Yerköy bağlantılı Sezer, muhtemelen Dr. Remzi Kaleli’yi de dikkate alarak, bir hülle partisi olan Solda Katılım Partisi’nin kurucu başkanlığı da yapan, oğlu S. Kaleli’yi 2005’te AYM üyeliğine seçmiştir. H. Kılıç, Sezer’in yardımcısıydı, S. Kaleli de H. Kılıç’ın yardımcısı.
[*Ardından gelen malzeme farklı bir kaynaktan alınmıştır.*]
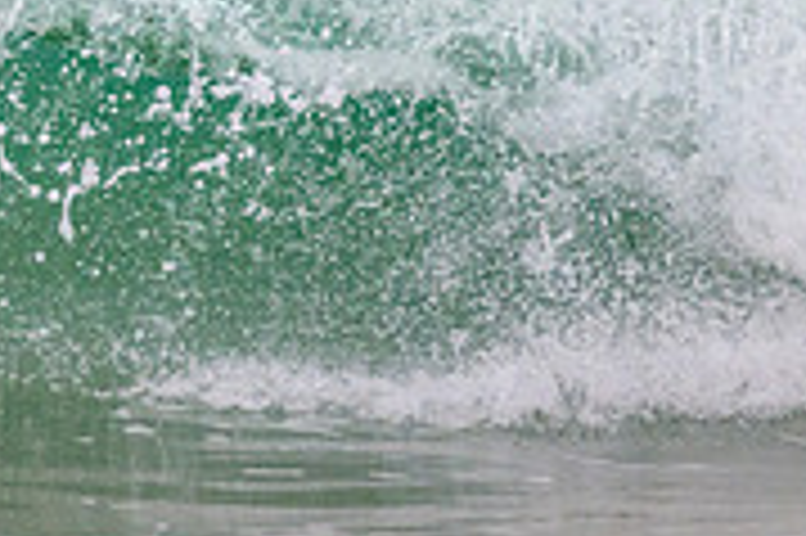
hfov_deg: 0.8
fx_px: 58067
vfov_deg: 0.5
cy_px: -191
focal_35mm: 2596
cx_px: -486
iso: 3600
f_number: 11
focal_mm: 800
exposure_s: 1/2000
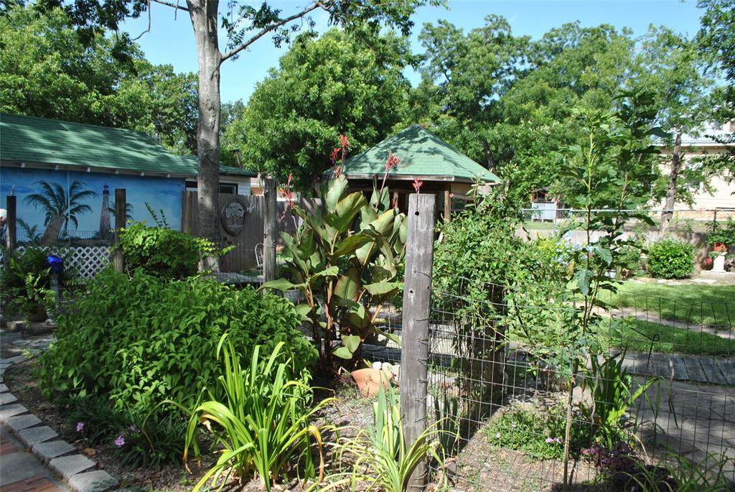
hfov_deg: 67.3
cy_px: 246
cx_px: 368
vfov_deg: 48.0
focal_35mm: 27
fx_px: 552
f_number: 7.1
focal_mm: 18
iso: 100
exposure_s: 1/200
Bunları yazarken aklıma geldi. Toprağımız bereketli... Haşim Kılıç’ın babasının dükkânıyla o dükkânın olduğu caddenin sonu, S. Kaleli’nin babasının kurduğu hastanenin başlangıcı sağlık ocağı arasında dördü tıp, biri tarihten beş profesör, bir karikatürist, bir milletvekili, sayabiliriz. Karikatürist, 2 Temmuz 1993’te Sivas Madımak yangınında hayatını yitiren... Tarihçi profesör de Fuat Köprülü’nün ilmî vârisi gösterilir.